4th Daimyō of Obata Domain
- In office 1714–1731
- Preceded by: Oda Nobuhisa
- Succeeded by: Oda Nobusuke

Head of Oda clan
- In office 1714–1731
- Preceded by: Oda Nobuhisa
- Succeeded by: Oda Nobusuke

Personal details
- Born: 1661
- Died: July 13, 1731 (aged 69–70) Edo, Japan
- Parent(s): Oda Nobuhisa (father) Daughter of Inaba Nobumichi (mother)
- Relatives: Oda Nobunaga (great-great-grandfather)

Military service
- Allegiance: Tokugawa shogunate
- Rank: Jijū (Chamberlain)

= Oda Nobunari =

Edo-period Japanese daimyo (1661–1731)

Oda Nobunari (織田 信就) was a Japanese daimyo of the mid-Edo period. He served as the 4th daimyō of the Obata Domain in Kōzuke Province (modern-day Kanra District, Gunma) and was the hereditary head of the primary surviving branch of the Oda clan (descended from Oda Nobukatsu) from 1714 until his death in 1731.

== Early life and succession ==
Oda Nobunari was born in 1661 as the third son of Oda Nobuhisa, the 3rd Lord of Obata Domain. His mother was the daughter of Inaba Nobumichi, the lord of the Usuki Domain in Bungo Province. Given his birth order, Nobunari was not originally expected to inherit the family estate.

However, the lineage suffered disruptions due to premature deaths. His eldest brother, Oda Nobushige, and his second older brother, Oda Nobutomo (who had already been officially presented to the shogunate as the heir apparent), both died at young ages. To prevent the extinguishment of the clan line—which would lead to automatic land forfeiture (attainder) by the Tokugawa Shogunate—Nobunari was brought forward as the new official heir. In 1694, he traveled to Edo and was granted his first formal audience with the 5th Shogun, Tokugawa Tsunayoshi, validating his place in the succession.

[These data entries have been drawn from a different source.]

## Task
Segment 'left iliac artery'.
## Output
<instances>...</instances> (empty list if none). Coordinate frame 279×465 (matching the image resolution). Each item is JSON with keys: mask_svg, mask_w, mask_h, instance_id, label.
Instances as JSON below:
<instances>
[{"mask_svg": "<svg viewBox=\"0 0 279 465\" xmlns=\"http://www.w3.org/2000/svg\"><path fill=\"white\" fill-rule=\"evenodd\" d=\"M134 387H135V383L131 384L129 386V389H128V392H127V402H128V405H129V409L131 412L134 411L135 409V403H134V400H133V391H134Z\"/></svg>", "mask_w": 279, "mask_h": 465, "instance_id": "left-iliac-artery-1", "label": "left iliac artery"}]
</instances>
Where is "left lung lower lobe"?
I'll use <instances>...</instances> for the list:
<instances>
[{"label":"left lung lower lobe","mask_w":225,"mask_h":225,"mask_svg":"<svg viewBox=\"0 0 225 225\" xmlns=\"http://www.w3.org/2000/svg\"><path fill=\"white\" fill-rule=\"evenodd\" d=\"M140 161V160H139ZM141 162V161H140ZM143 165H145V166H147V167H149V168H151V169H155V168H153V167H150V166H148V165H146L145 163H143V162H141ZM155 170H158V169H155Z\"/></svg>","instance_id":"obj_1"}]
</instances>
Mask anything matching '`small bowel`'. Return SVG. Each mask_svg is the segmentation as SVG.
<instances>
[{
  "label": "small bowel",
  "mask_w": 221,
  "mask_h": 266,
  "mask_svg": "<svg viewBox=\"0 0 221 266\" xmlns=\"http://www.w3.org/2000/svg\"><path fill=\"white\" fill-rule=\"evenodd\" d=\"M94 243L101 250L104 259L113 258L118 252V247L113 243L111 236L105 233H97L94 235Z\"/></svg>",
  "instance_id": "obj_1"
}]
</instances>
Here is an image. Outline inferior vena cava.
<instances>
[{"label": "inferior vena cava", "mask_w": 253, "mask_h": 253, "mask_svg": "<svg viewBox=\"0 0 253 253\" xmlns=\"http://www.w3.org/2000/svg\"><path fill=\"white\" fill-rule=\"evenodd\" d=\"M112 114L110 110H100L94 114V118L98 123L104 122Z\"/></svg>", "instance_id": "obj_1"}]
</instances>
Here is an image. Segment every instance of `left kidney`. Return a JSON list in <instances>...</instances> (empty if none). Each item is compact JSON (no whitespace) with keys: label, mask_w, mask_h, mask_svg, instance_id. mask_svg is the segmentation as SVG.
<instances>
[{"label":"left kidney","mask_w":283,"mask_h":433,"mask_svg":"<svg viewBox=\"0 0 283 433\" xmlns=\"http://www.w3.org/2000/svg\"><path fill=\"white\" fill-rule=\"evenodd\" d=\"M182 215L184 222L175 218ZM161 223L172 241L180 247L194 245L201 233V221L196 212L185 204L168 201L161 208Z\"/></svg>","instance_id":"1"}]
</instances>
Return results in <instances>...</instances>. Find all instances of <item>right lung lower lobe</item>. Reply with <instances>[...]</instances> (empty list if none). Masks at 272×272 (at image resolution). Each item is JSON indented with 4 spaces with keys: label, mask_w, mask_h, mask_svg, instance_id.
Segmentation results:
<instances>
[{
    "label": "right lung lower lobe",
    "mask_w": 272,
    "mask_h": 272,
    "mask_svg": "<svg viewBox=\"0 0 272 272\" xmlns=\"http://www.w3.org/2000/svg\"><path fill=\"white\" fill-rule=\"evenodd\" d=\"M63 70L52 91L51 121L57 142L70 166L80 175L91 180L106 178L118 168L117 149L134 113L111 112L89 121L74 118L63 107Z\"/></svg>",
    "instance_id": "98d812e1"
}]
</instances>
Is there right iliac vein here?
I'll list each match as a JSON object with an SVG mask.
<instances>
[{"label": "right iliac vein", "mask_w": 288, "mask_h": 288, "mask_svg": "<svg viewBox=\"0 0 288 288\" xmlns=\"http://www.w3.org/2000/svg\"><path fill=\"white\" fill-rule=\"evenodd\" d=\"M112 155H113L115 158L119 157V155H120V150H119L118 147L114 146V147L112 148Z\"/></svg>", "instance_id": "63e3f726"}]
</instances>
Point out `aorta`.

== Rule of Obata Domain ==
Following the death of his father Nobuhisa on August 17, 1714, Nobunari assumed active governance over the 20,000-koku Obata Domain. In December of that same year, he journeyed to Edo Castle for an audience with Shogun Tokugawa Ietsugu. During this reception, he was granted the Junior Fourth Court Rank, Lower Grade (従四位下), alongside the honorary title of Mino-no-kami (Governor of Mino Province) and a court appointment as a Jijū (Chamberlain) to the shogunal court.

Nobunari's 17-year tenure occurred during the Kyōhō era, a period marked by peaceful stabilization and fiscal reforms across Japan. He focused heavily on regional infrastructure, directing local engineering projects to maintain and expand the Ogawa Canal (雄川堰), an irrigation system running through the castle town of Obata that boosted local agricultural output.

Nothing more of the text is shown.